__What you are asked to do__
What you write must be the lines from the one holding "可以輸入樂鮮官方Line帳號：@artsome，或是掃描" through the final line of the records below, reproduced exactly, minus the pictures.

Saved entries:
Start of Block

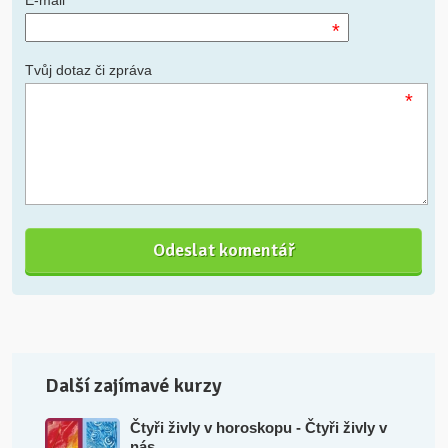
E-mail
*
Tvůj dotaz či zpráva
*
Další zajímavé kurzy
Čtyři živly v horoskopu - Čtyři živly v
nás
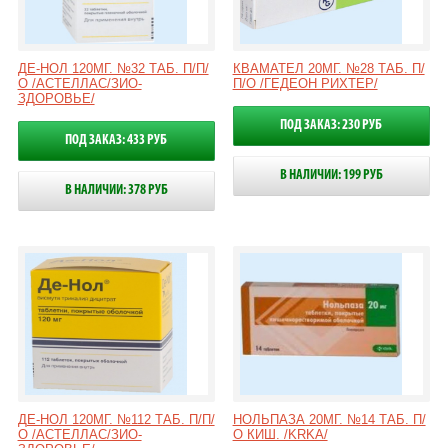
ДЕ-НОЛ 120МГ. №32 ТАБ. П/П/
КВАМАТЕЛ 20МГ. №28 ТАБ. П/
О /АСТЕЛЛАС/ЗИО-
П/О /ГЕДЕОН РИХТЕР/
ЗДОРОВЬЕ/
ПОД ЗАКАЗ: 230 РУБ
ПОД ЗАКАЗ: 433 РУБ
В НАЛИЧИИ: 199 РУБ
В НАЛИЧИИ: 378 РУБ
ДЕ-НОЛ 120МГ. №112 ТАБ. П/П/
НОЛЬПАЗА 20МГ. №14 ТАБ. П/
О /АСТЕЛЛАС/ЗИО-
О КИШ. /KRKA/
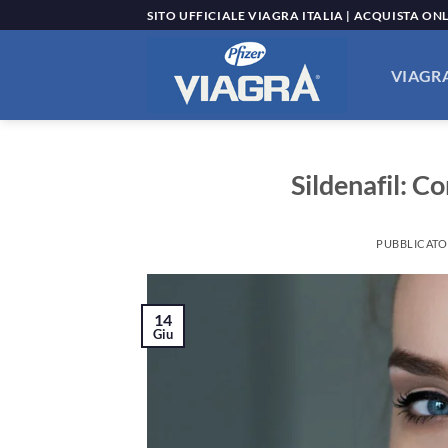
Salta
SITO UFFICIALE VIAGRA ITALIA | ACQUISTA ON
ai
contenuti
VIAGRA
Sildenafil: 
PUBBLICATO
14
Giu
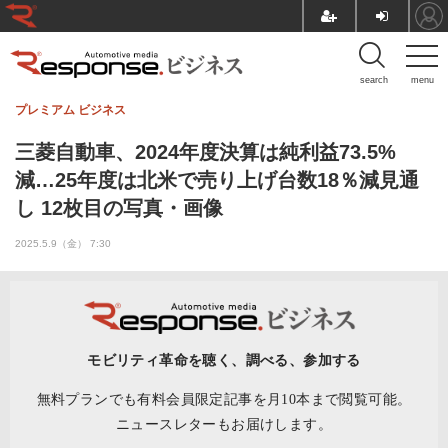
search
menu
プレミアム
ビジネス
三菱自動車、2024年度決算は純利益73.5%
減…25年度は北米で売り上げ台数18％減見通
し 12枚目の写真・画像
2025.5.9（金） 7:30
モビリティ革命を聴く、調べる、参加する
無料プランでも有料会員限定記事を月10本まで閲覧可能。
ニュースレターもお届けします。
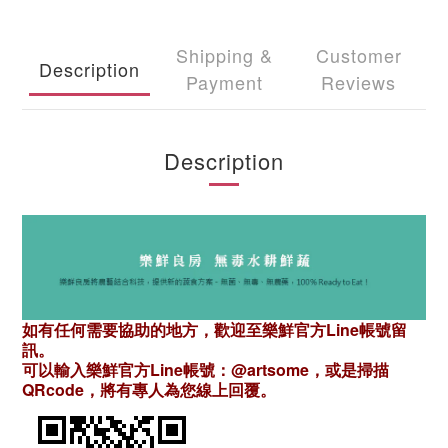
Shipping &
Customer
Description
Payment
Reviews
Description
如有任何需要協助的地方，歡迎至樂鮮官方Line帳號留
訊。
可以輸入樂鮮官方Line帳號：@artsome，或是掃描
QRcode，將有專人為您線上回覆。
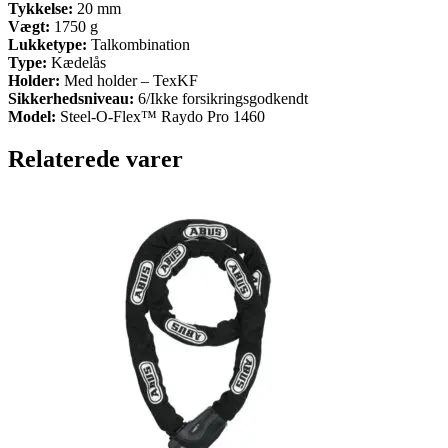
Tykkelse:
20 mm
Vægt:
1750 g
Lukketype:
Talkombination
Type:
Kædelås
Holder:
Med holder – TexKF
Sikkerhedsniveau:
6/Ikke forsikringsgodkendt
Model:
Steel-O-Flex™ Raydo Pro 1460
Relaterede varer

End of Block

__Answer section__
可以輸入樂鮮官方Line帳號：@artsome，或是掃描
QRcode，將有專人為您線上回覆。
Tykkelse:
20 mm
Vægt:
1750 g
Lukketype:
Talkombination
Type:
Kædelås
Holder:
Med holder – TexKF
Sikkerhedsniveau:
6/Ikke forsikringsgodkendt
Model:
Steel-O-Flex™ Raydo Pro 1460
Relaterede varer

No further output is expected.